Kleinen Ländern gelingt es nicht oft, sich nachhaltig ins Geschichtsbuch der Menschheit einzutragen. Die Isländer schafften das bislang erst einmal: Sie nutzten ihr Geschick im Umgang mit den Elementen Wind und Wasser, um zusammen mit ihren norwegischen Vettern und Brüdern auf ihren Wikingerfahrten die Küstenorte Europas zu verheeren. Das war vor tausend Jahren.

Jetzt wollen die Nachfahren jener gefürchteten Krieger sich erneut in den Annalen der Menschheit verewigen. Diesmal allerdings mit einer positiven Glanztat. Als erstes Land der Erde wollen sie sich völlig aus der Abhängigkeit von Öl und Kohle als Energielieferanten lösen und damit auch den Ausstoß von klimaschädlichem CO2 drastisch reduzieren. Bis zum Jahr 2050, so das in einer Urkunde verbriefte Staatsziel, soll Island komplett auf eine Wasserstoff-Wirtschaft umgestellt sein.

Vor tausend Jahren nutzten Islands Helden wie der legendäre Egil Skalla-Grimsson (Egil Saga) ihre Berserkerkräfte, um zu pündern und zu zerstören, jetzt setzen gut ausgebildete Manager wie der 35-jährige Jon Björn Skulason alles daran, "dass wir das erste Land sind, das ohne Erdöl auskommt". Skulason, der in Reykjavík und im kanadischen Vancouver Wirtschaftsgeografie studiert hat, leitet die Icelandic New Energy (INE), ein Unternehmen, dessen einzige Aufgabe es ist, den Weg zur sauberen Energie zu bahnen. "Ein besseres Umfeld für die Wasserstoff-Ökonomie gibt es nirgends", sagt der Manager mit dem zurückgekämmten blonden Haarschopf.

In der Tat, die Natur hat der Insel im Nordatlantik ideale Bedingungen beschert, um sich autark vom Import fossiler Energieträger zu machen. Schon heute stammen der gesamte Strom und die Heizenergie für Industrie und Haushalte aus erneuerbaren Ressourcen: Wasserkraft und Erdwärme.
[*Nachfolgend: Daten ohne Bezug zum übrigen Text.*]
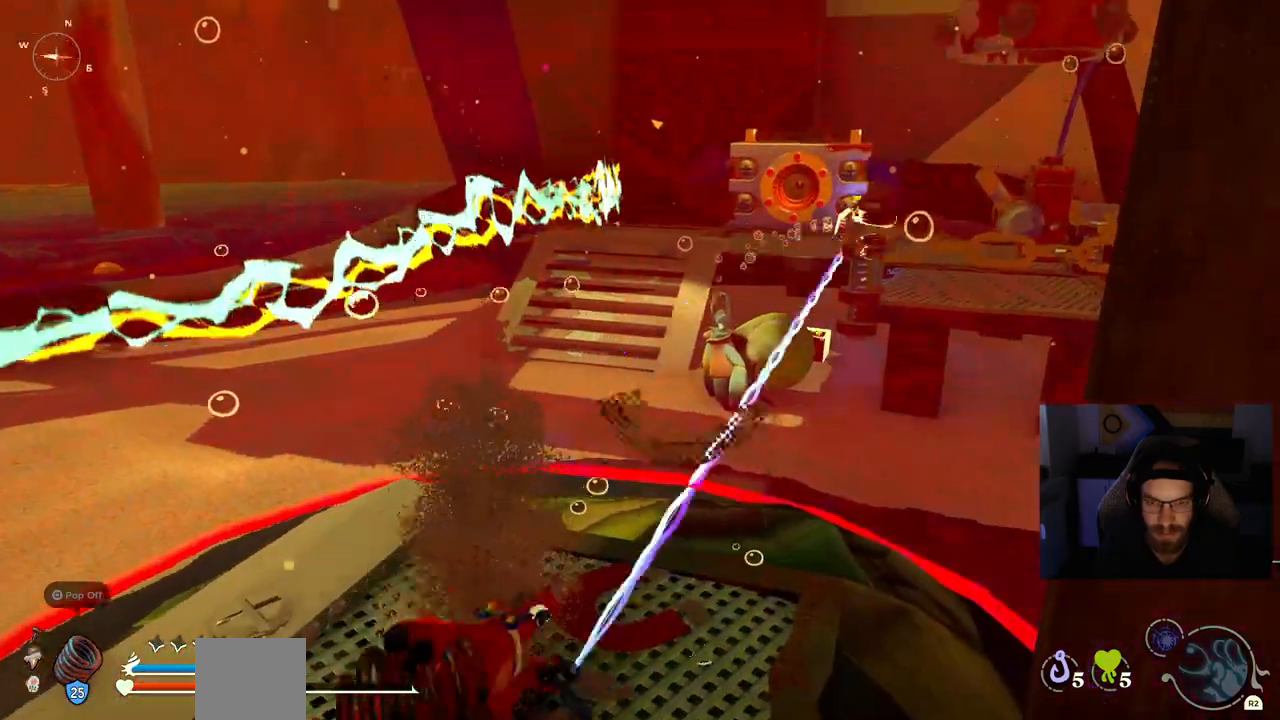
{"buttons": [], "right_stick": "center", "events": []}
Rund zwölf Prozent der dünn besiedelten Insel bedecken Gletscher, schon Anfang des Jahrhunderts begannen die Insulaner deren kräftige Schmelzwasserströme in Wasserkraftwerken zu nutzen. Die andere Quelle kommt aus der Tiefe: Genau unter Island stoßen die amerikanische und die eurasische Kontinentalplatte zusammen. 200 Vulkane und ihre Lavafelder prägen die Landschaft, Geysire und heiße Quellen wiesen den Nachfahren der Wikinger den Weg. Im Jahr 1940 fingen sie mit der systematischen Nutzung der Erdwärme an. Aus Bohrlöchern in bis zu 2000 Meter Tiefe wird heute heißes Wasser und Dampf mit 200 Grad Celsius und mehr an die Oberfläche gefördert. Rohrleitungen leiten die heiße Fracht in geothermische Kraftwerke.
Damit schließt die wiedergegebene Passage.